Among the appointments Reid sought to ram through the Senate are union-backed nominees for the National Labor Relations Board and a new head of the Environmental Protection Agency. Both entities are notorious for activism that tramples citizens' legal rights.
Courts have ruled some Obama appointees to the NLRB were illegally seated without Senate approval; subsequent decisions of the board are therefore invalid. Yet the NLRB continues to operate in defiance of unambiguous court rulings. The Supreme Court has agreed to review the issue.
Under Obama, the NLRB most notably, if briefly, sued Boeing for “violating federal labor law” because the company planned to open an aircraft production plant in right-to-work South Carolina rather than its home state of Washington.
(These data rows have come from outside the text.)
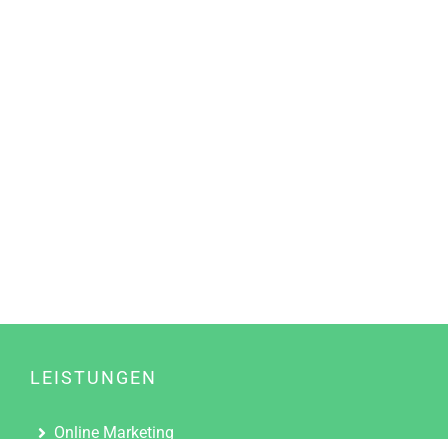
LEISTUNGEN
Online Marketing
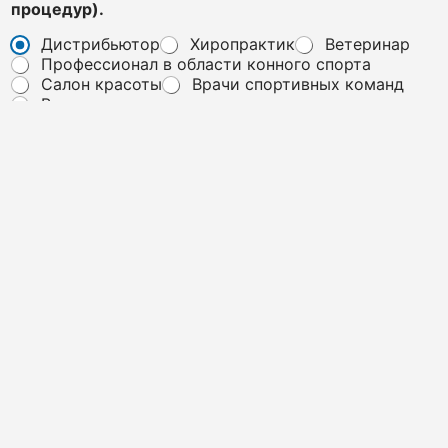
процедур).
ф
о
Дистрибьютор
Хиропрактик
Ветеринар
н
Профессионал в области конного спорта
*
Салон красоты
Врачи спортивных команд
и
Владелец клиники
л
и
Сообщение
*
"Чтобы ваше сообщение было успешно отправлено,
пожалуйста, не включайте в него URL или ссылки. Спасибо
за понимание и сотрудничество!"
Отправить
The lawsuit was widely seen as an illegitimate, pro-union extortion tactic.
As for the EPA, Oklahoma Attorney General Scott Pruitt has sued that agency over its denial of a state plan to reduce regional haze. The EPA demanded Oklahoma instead implement a federal plan that could increase local utility rates up to 20 percent over three years. Pruitt argues the EPA's actions exceed its federal Clean Air Act authority.
In a case where an Idaho couple planned to build a house, the EPA declared their two-thirds of an acre parcel was a “wetlands” although no water was on it. The couple was ordered to obey a detailed and expensive EPA compliance order or face fines of up to $75,000 per day — before the couple could seek judicial review. The couple fought back in court. In 2012 the U.S. Supreme Court ruled landowners have a right to direct, meaningful judicial review if the EPA effectively seizes property.
These are just a few examples of regulators run amok. IRS targeting of conservatives is another.
Some critics focus on Reid's filibuster hypocrisy (he routinely supported it when George W. Bush was president), or the fact that Obama nominees have been approved at a higher rate than Bush nominees. That misses the big picture.
Reid's plan isn't a debate about majority rule in the Senate. It's an effort to fast-track and empower unelected liberal bureaucrats — and substantially negate the democratic process altogether.